Ben Whishaw entrega una interpretación extraordinaria (una de las mejores del año): encarna a Limonov como un ser simultáneamente magnético y detestable, seductor y patético, impredecible y profundamente melancólico. Su actuación sugiere un trastorno emocional que nunca se menciona explícitamente, pero que palpita en cada gesto y en cada línea de diálogo. Detrás de sus provocaciones, de su violencia performativa, de su constante impostura, parece habitar una duda persistente: ¿y si su literatura no fuera suficiente para sobrevivirlo? ¿Y si todo se redujera a una pose, a un berrinche egocéntrico disfrazado de disidencia política? La comparación que un editor estadounidense hace entre sus textos y Travis Bickle de Taxi Driver (película que el propio Limonov afirma no haber visto) es tan obvia como reveladora, aunque en pantalla la figura que emerge recuerda más a un híbrido entre el Tyler Durden de Brad Pitt y el Edward Norton de El club de la pelea: un hombre partido en dos por su propio mito.
_ _ _ _ _
Inténtalo →
¿Qué adjetivos emplea el texto para describir al Limonov que encarna Ben Whishaw? Enuméralos todos.

Líneas proporcionadas →
_ _ _ _ _
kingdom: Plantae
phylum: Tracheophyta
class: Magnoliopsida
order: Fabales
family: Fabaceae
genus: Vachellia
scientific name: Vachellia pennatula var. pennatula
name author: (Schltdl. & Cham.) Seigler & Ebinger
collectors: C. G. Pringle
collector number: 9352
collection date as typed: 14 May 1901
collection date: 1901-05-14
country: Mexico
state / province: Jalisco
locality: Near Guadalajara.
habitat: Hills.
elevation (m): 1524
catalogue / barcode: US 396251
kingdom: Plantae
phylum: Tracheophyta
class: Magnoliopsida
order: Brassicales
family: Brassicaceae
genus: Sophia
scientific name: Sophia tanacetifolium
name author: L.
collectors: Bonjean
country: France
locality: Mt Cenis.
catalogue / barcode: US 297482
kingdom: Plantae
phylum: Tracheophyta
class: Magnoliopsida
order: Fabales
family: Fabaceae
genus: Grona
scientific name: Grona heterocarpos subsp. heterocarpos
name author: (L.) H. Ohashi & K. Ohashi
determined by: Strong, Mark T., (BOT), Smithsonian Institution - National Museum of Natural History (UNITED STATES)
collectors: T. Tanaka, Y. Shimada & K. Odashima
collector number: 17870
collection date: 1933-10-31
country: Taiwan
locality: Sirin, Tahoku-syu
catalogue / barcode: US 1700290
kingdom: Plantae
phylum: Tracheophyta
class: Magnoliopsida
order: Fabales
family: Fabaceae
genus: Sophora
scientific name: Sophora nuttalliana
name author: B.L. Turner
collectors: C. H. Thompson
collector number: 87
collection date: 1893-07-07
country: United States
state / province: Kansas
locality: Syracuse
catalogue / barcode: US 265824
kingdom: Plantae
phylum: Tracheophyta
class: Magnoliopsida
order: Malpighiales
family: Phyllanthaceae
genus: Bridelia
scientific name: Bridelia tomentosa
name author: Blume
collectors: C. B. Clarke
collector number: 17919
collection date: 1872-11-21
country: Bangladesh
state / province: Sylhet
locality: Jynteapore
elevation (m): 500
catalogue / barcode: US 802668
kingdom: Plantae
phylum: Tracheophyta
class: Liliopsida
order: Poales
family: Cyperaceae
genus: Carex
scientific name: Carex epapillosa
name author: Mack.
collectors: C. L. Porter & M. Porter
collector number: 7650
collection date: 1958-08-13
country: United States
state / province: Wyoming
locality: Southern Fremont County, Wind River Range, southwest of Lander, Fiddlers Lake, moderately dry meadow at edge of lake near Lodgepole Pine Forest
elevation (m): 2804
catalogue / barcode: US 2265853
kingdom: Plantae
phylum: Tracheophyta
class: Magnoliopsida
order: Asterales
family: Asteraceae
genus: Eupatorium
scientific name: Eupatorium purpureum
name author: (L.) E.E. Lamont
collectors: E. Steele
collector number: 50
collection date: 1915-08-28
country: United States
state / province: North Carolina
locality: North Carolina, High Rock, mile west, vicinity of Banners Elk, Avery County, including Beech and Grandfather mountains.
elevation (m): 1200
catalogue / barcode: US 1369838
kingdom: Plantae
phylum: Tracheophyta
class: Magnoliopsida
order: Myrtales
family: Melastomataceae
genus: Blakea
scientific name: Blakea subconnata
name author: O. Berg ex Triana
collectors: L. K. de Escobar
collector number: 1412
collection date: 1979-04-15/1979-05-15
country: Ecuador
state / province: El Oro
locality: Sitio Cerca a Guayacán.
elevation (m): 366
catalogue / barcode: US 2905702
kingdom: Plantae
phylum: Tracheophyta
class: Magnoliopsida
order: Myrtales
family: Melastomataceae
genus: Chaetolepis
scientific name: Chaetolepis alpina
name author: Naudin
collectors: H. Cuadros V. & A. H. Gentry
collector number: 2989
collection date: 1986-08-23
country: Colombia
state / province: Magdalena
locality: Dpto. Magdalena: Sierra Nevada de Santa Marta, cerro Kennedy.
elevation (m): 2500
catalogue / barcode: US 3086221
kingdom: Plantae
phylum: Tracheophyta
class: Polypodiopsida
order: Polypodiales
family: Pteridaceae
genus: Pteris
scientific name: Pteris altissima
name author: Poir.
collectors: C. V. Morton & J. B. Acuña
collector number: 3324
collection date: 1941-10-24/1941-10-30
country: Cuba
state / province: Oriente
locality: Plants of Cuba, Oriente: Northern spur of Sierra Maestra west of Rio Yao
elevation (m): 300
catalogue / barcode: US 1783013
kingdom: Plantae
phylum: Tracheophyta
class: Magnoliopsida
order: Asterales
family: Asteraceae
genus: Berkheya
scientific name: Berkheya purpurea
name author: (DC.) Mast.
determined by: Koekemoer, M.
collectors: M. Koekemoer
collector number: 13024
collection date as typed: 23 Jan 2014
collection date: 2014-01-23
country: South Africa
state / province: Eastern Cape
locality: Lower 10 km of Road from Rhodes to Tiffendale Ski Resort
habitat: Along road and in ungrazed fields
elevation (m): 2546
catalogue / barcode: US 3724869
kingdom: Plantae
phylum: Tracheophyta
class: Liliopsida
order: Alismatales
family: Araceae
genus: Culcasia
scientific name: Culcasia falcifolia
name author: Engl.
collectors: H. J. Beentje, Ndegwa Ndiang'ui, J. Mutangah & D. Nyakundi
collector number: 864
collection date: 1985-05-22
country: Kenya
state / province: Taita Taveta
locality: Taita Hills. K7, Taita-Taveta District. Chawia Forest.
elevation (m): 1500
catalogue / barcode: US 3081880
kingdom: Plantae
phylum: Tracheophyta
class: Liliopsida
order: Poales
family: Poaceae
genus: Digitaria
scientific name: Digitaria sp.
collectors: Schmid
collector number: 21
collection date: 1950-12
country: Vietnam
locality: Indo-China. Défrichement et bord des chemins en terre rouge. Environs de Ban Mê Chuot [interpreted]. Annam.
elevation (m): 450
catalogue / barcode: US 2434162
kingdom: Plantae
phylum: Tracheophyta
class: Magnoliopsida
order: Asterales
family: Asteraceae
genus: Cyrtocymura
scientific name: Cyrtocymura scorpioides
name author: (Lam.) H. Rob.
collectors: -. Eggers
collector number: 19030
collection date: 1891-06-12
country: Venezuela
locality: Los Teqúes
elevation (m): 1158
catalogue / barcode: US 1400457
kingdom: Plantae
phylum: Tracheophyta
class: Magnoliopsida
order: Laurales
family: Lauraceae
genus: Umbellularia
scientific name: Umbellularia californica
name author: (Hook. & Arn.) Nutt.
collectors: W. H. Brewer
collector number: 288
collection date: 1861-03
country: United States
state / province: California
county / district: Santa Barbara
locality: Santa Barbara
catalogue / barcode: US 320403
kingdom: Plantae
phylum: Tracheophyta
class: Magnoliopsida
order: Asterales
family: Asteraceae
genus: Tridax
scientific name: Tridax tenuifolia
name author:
_ _ _ _ _
Solución del ejercicio →
Magnético, detestable, seductor, patético, impredecible y profundamente melancólico.